David Hockney's "My Parents", of 1977, shows his mother smiling fondly at her talented son, while his father is hunched over a copy of "Art & Photography" - apparently he was inclined to fidget when sitting if not allowed to read - while in a mirror on the chest we see a reflection of Piero della Francesca's "The Baptism of Christ" from the National Gallery. Michael Andrews' touching "Melanie and me Swimming" shows the artist teaching his daughter to swim, and looks at parenthood from the opposite end of the lens to Hockney.
Of course, one can have fun thinking of works that could have been included – I would have loved to have seen the extraordinary 1635 portrait">portrait of Sir Colin Campbell, 8th laird of Glenorchy, and his seven ancestral predecessors as laird, by George Jamesone, from the Scottish National Portrait Gallery. And some one can do without: even the Laing's Marie-Thérèse Mayne admitted that Joshua Reynolds' "The Age of Innocence" portrait of a young child is "cloyingly sweet", and it certainly makes one understand why the Pre-Raphaelites lampooned him as "Sir Sloshua Reynolds".
Although the "themes", which are enforced through colour-coding in the labels and in the catalogue - which is irritatingly divided into 5 flimsy pamphlets with no index, rather than being in a single handy volume - are too vague to be of any real use, there are certainly enough treasures to make it worth visiting the Laing to enjoy this free show. Other artists in the show include Gillian Wearing, Rachel Whiteread, Vanessa Bell, Mona Hatoum, Sickert, Stanley Spencer, Lely, Julia Margaret Cameron and Allan Ramsay.

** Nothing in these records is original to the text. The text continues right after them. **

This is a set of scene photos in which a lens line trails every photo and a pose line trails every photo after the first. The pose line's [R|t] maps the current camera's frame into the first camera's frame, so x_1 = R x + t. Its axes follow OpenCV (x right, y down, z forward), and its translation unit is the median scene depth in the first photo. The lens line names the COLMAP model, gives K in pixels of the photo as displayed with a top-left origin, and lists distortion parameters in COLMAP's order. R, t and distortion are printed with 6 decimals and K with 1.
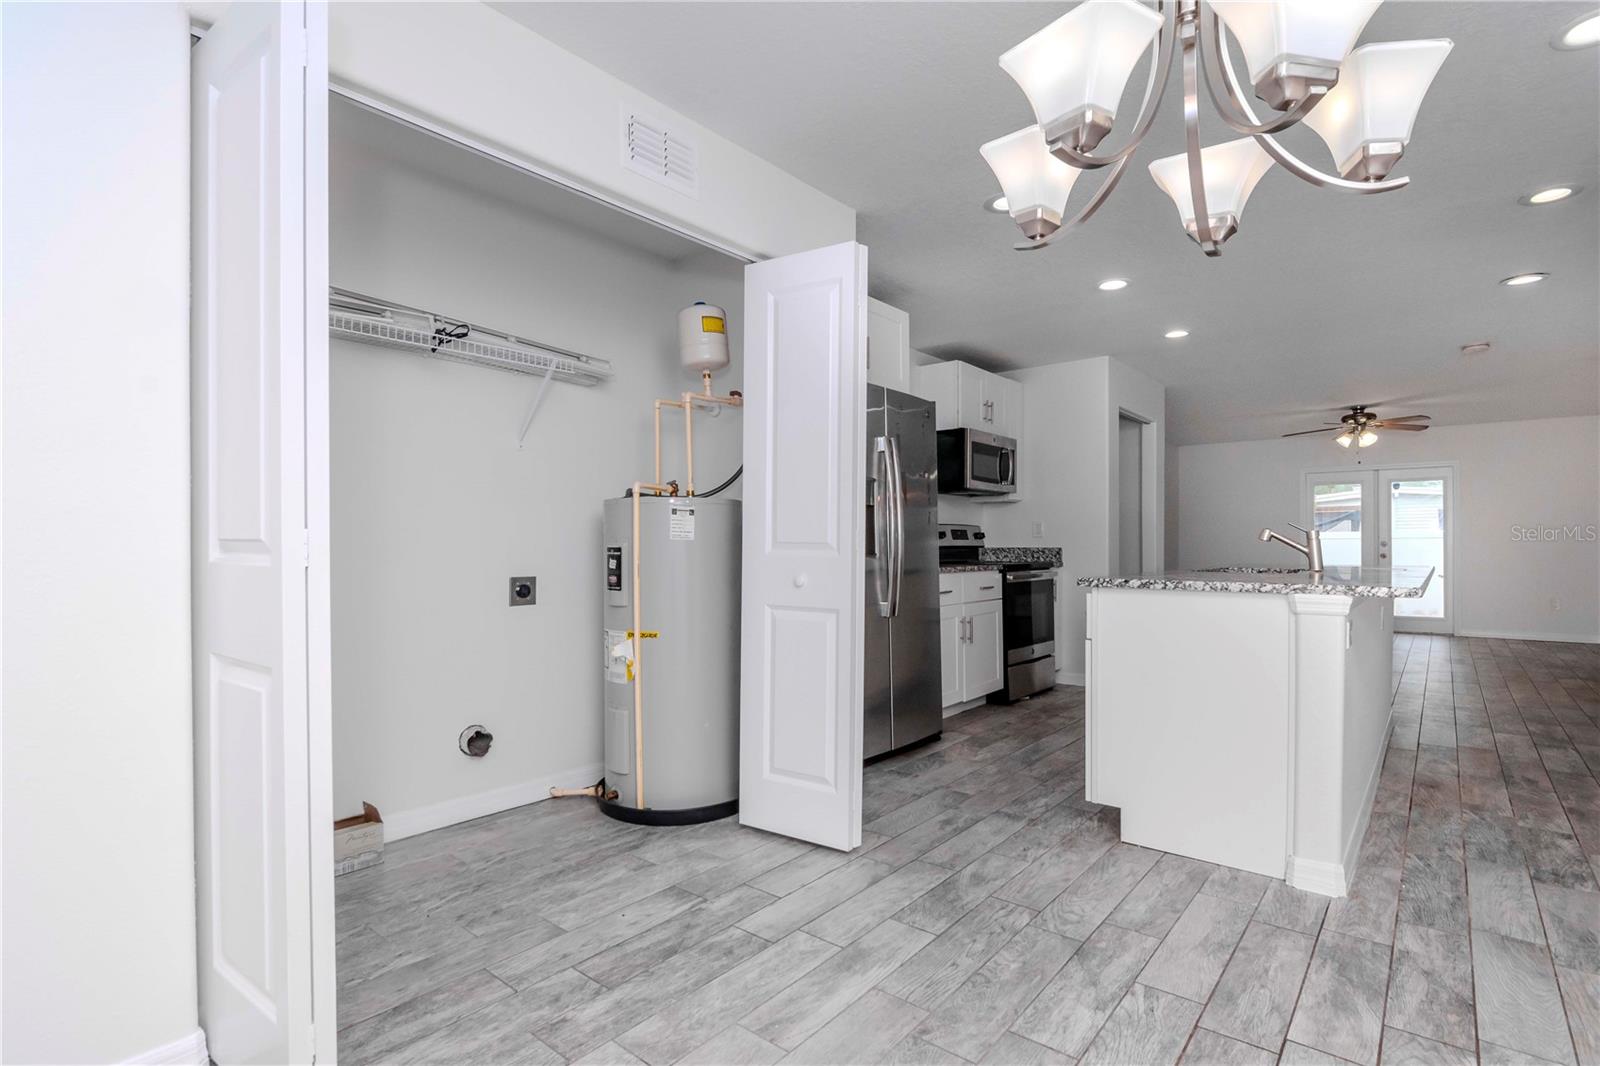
lens RADIAL K [[787.0, 0, 760.2], [0, 787.0, 542.9], [0, 0, 1]] dist [-0.017734, -0.000833]
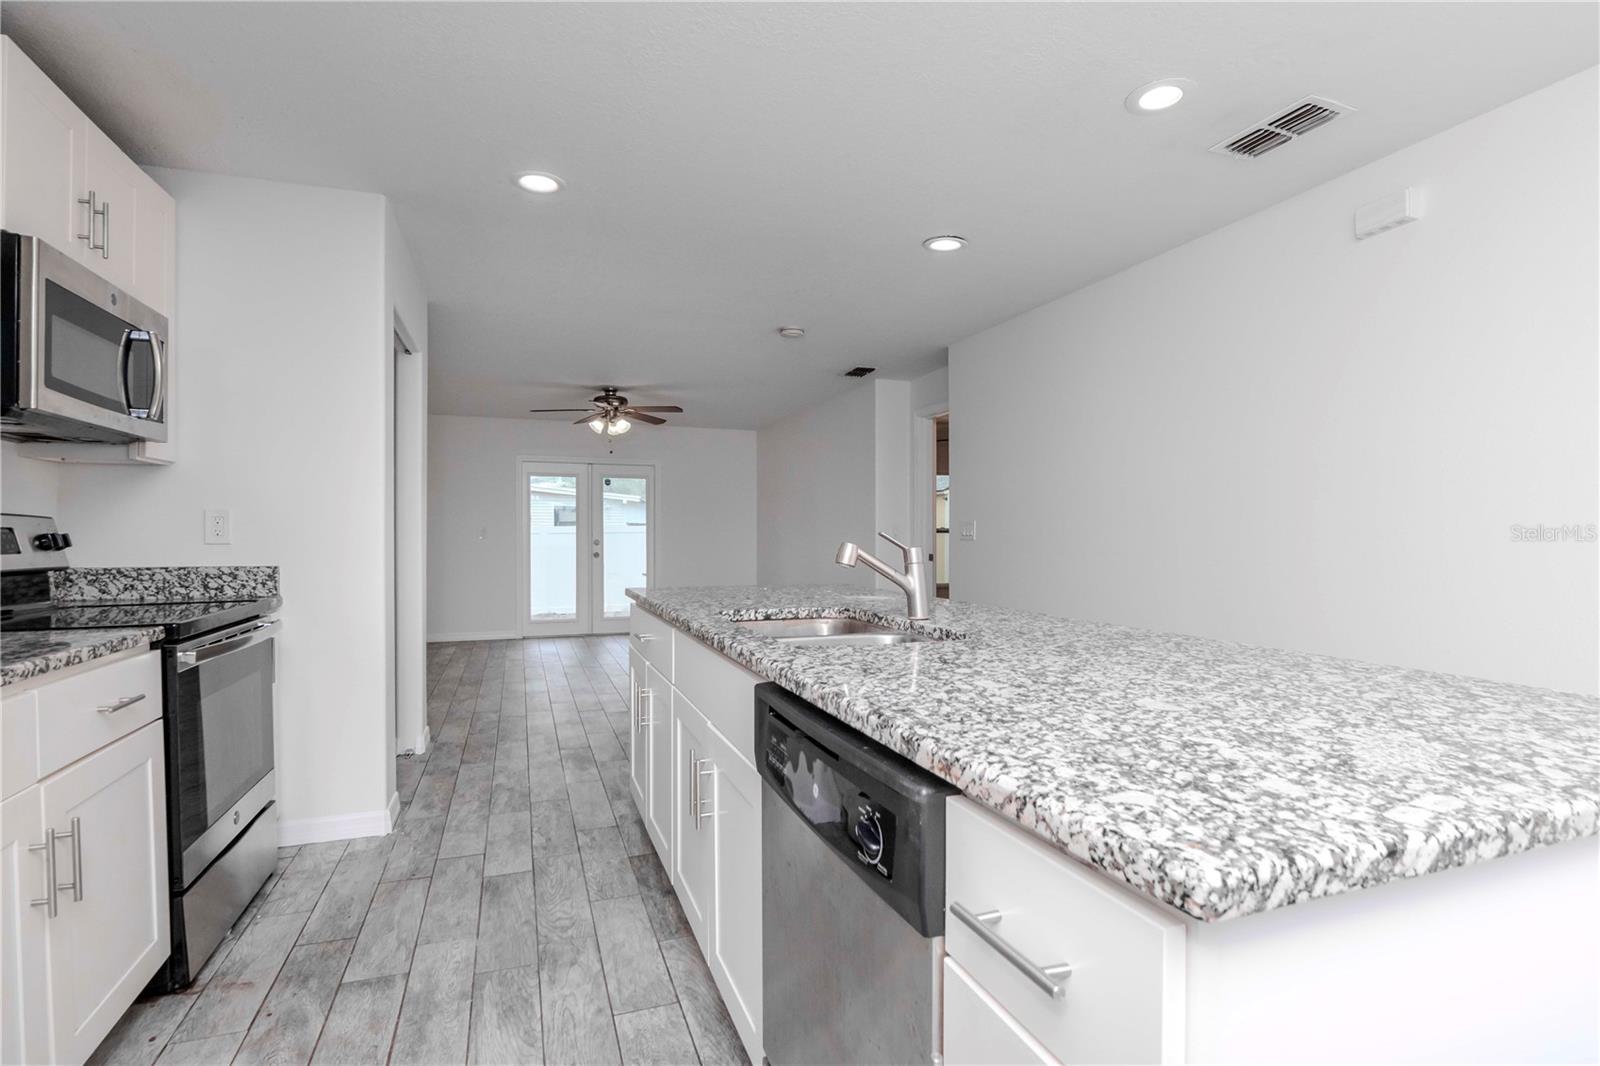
lens RADIAL K [[807.1, 0, 845.5], [0, 807.1, 542.6], [0, 0, 1]] dist [-0.019048, -0.000637]
pose [[0.443508, -0.005072, 0.896256, 0.115149], [-0.005523, 0.999950, 0.008392, -0.016665], [-0.896253, -0.008672, 0.443458, 0.544430]]
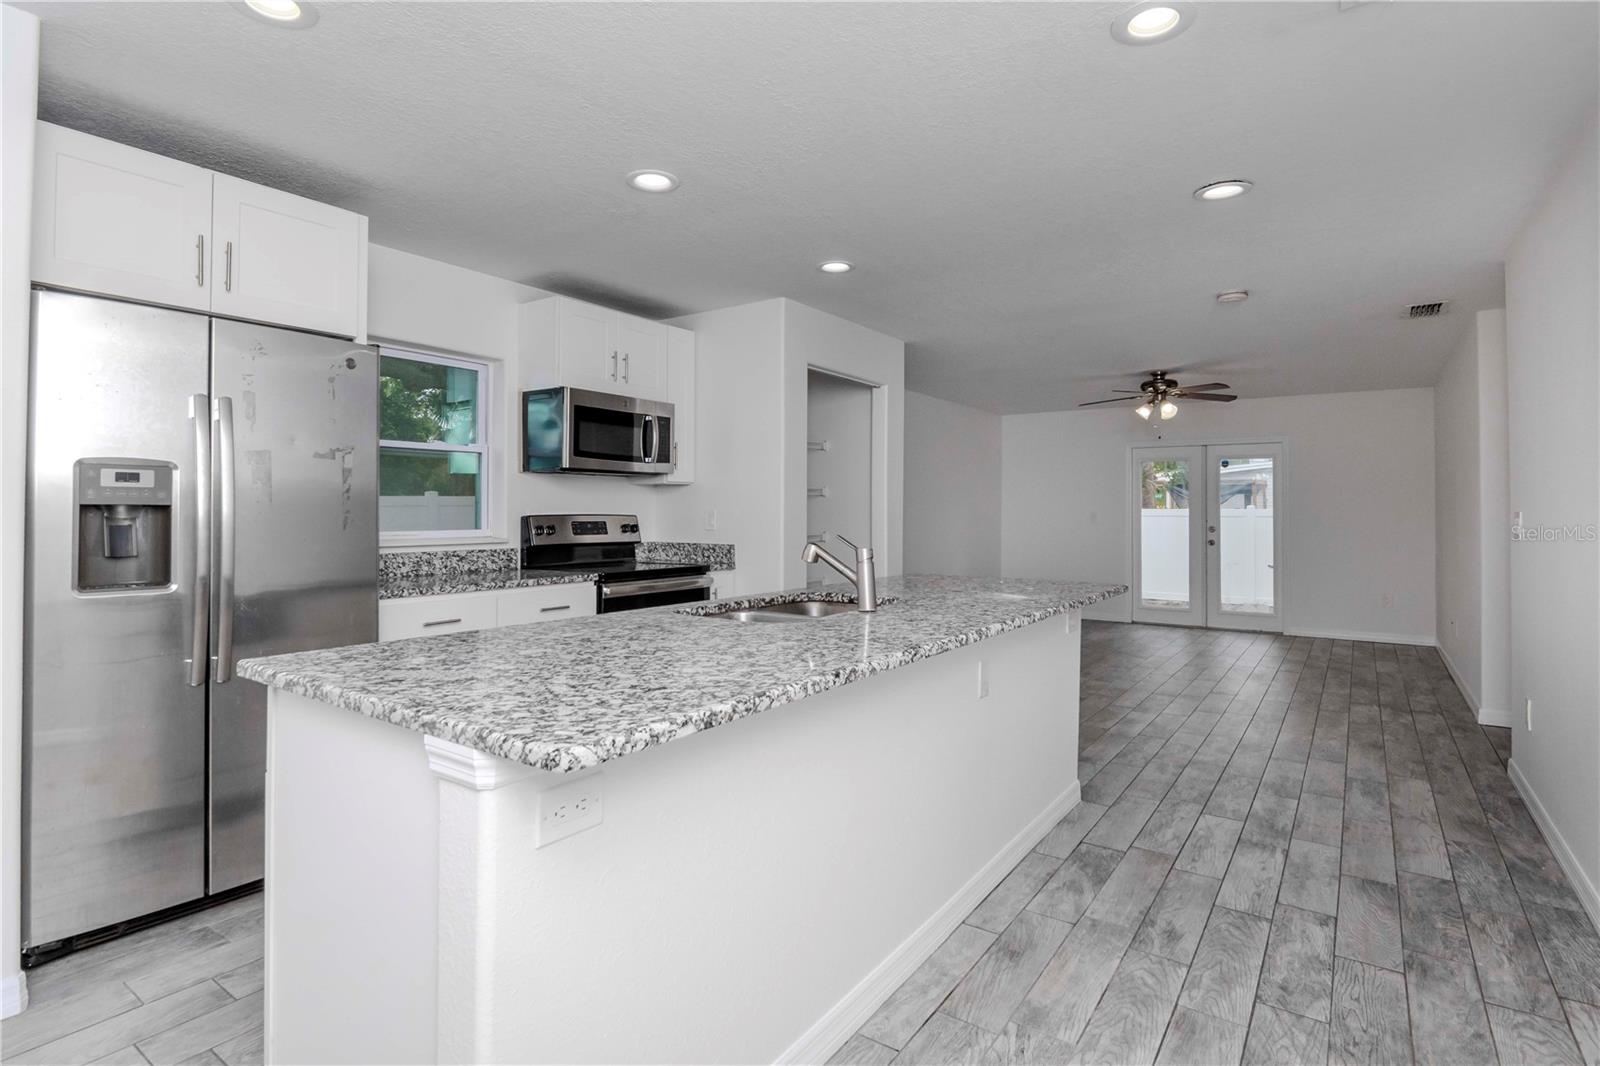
lens RADIAL K [[823.8, 0, 769.8], [0, 823.8, 498.0], [0, 0, 1]] dist [-0.000160, -0.000662]
pose [[0.995397, 0.008602, 0.095453, 0.393381], [-0.007348, 0.999882, -0.013483, -0.033559], [-0.095558, 0.012720, 0.995343, 0.222010]]
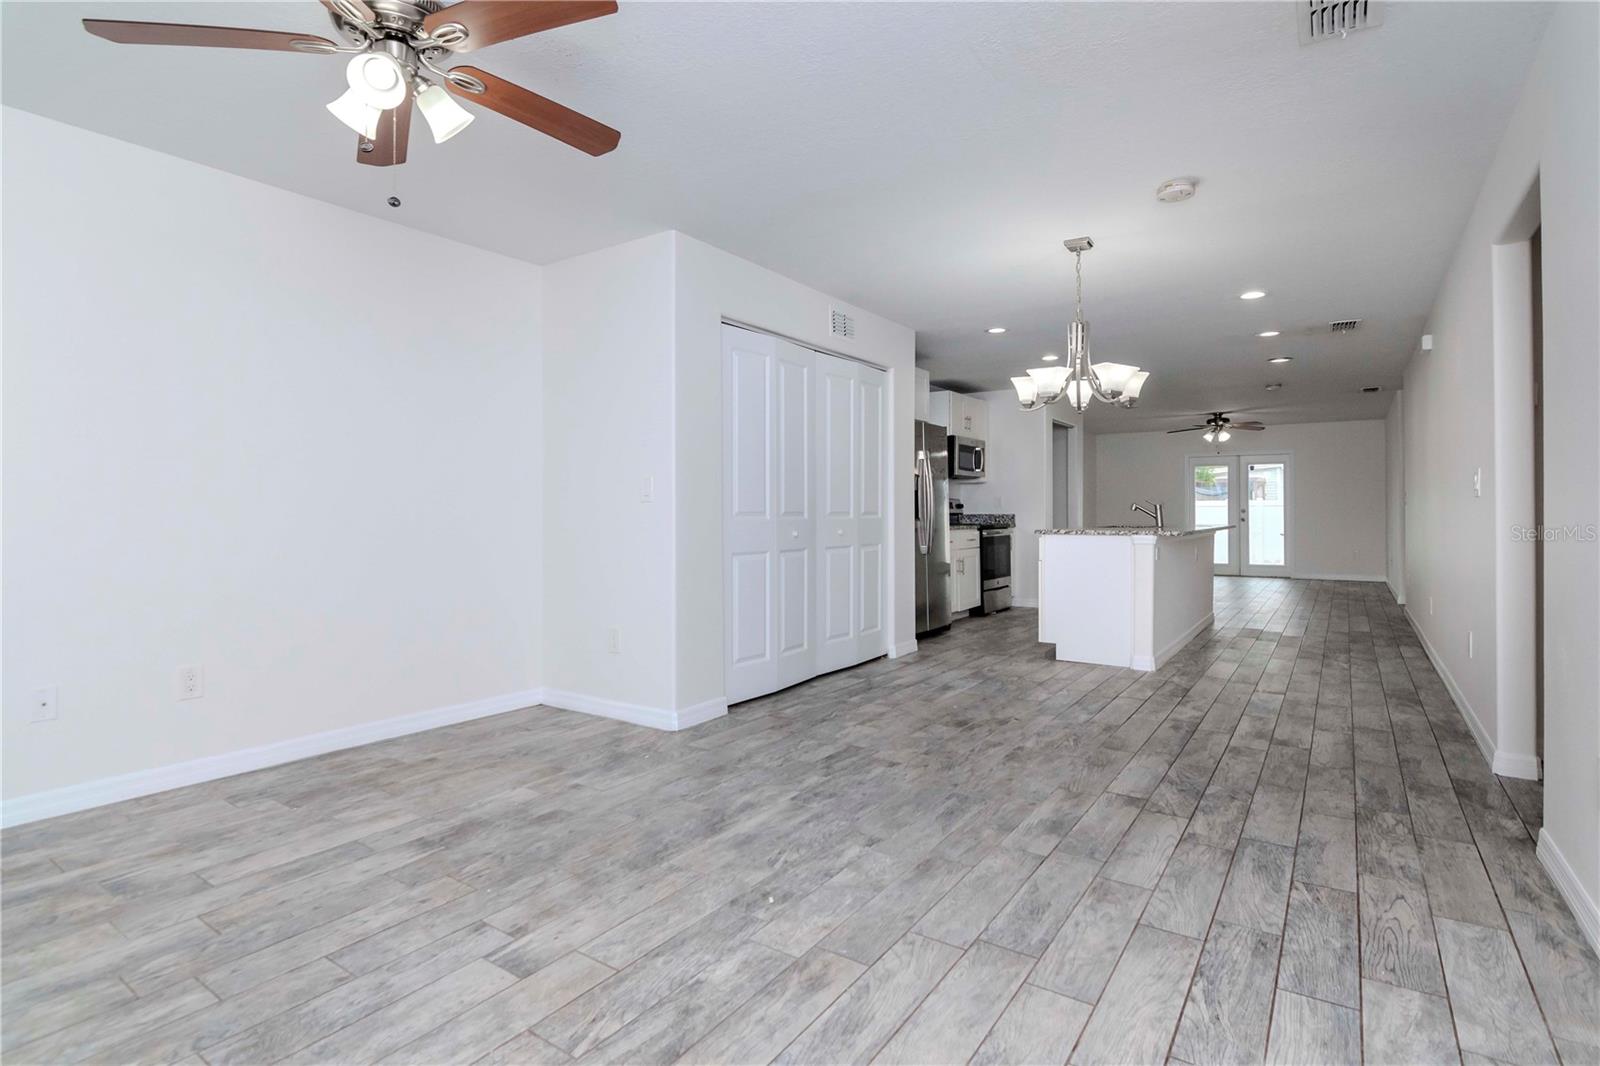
lens RADIAL K [[800.8, 0, 761.4], [0, 800.8, 511.9], [0, 0, 1]] dist [-0.008310, -0.001539]
pose [[0.996271, -0.001482, 0.086263, -0.257225], [0.001216, 0.999994, 0.003136, -0.004184], [-0.086267, -0.003020, 0.996267, -0.536147]]
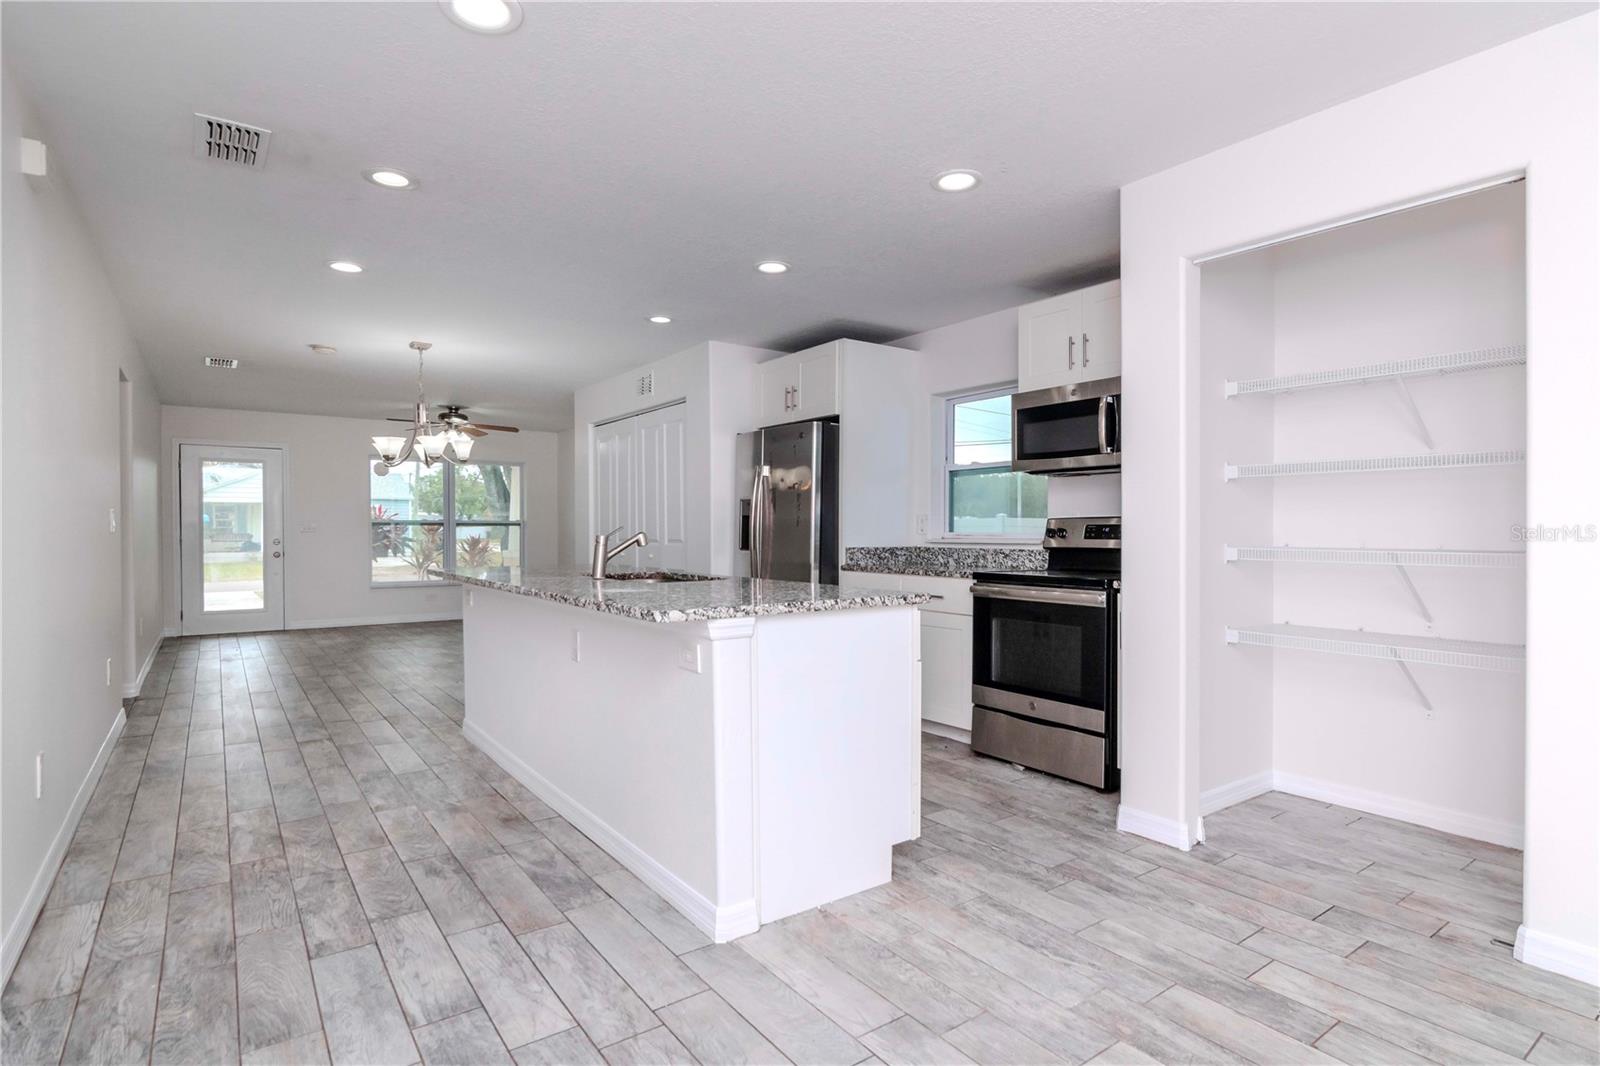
lens RADIAL K [[816.3, 0, 813.2], [0, 816.3, 536.2], [0, 0, 1]] dist [-0.001185, -0.000721]
pose [[-0.216183, 0.009906, -0.976303, 1.123227], [0.001971, 0.999951, 0.009709, -0.015820], [0.976351, 0.000174, -0.216192, 1.017475]]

Councillor Ged Bell, Chair of Tyne & Wear Joint Museums & Archives Committee (which runs the Laing and other museums and galleries in Tyne & Wear), says:
"It's very exciting to see the North East being involved in a partnership such as this Great British Art Debate project. The North East, as well as the rest of the UK has a wonderful artistic heritage which powerfully illustrates our sense of who we are and the Great British Art Debate is designed to encourage people to take part in an important debate about Britishness."
The Laing is one of the venues in Newcastle and Gateshead which will be taking part in this year's "The Late Shows", which takes place on the evenings of Friday 18 and Saturday 19 May, and this year includes a ukele jam session in the Sage Music Centre, a Space Hopper disco in the Shed, Gateshead, tours of the Victoria Tunnel under the streets of Newcastle, new sculptures at the Mining Institute and exhibitions and events in over 50 other venues – all accessible via a free bus service. Last year 24,000 people visited the 46 participating venues over the two nights, and this year the organisers hope to break that record.
"Family Matters" has been seen at the Norwich Castle Museum and at Museums Sheffield. It is on at the Laing until 2 September and then travels to Tate Britain (1 October to 21 December).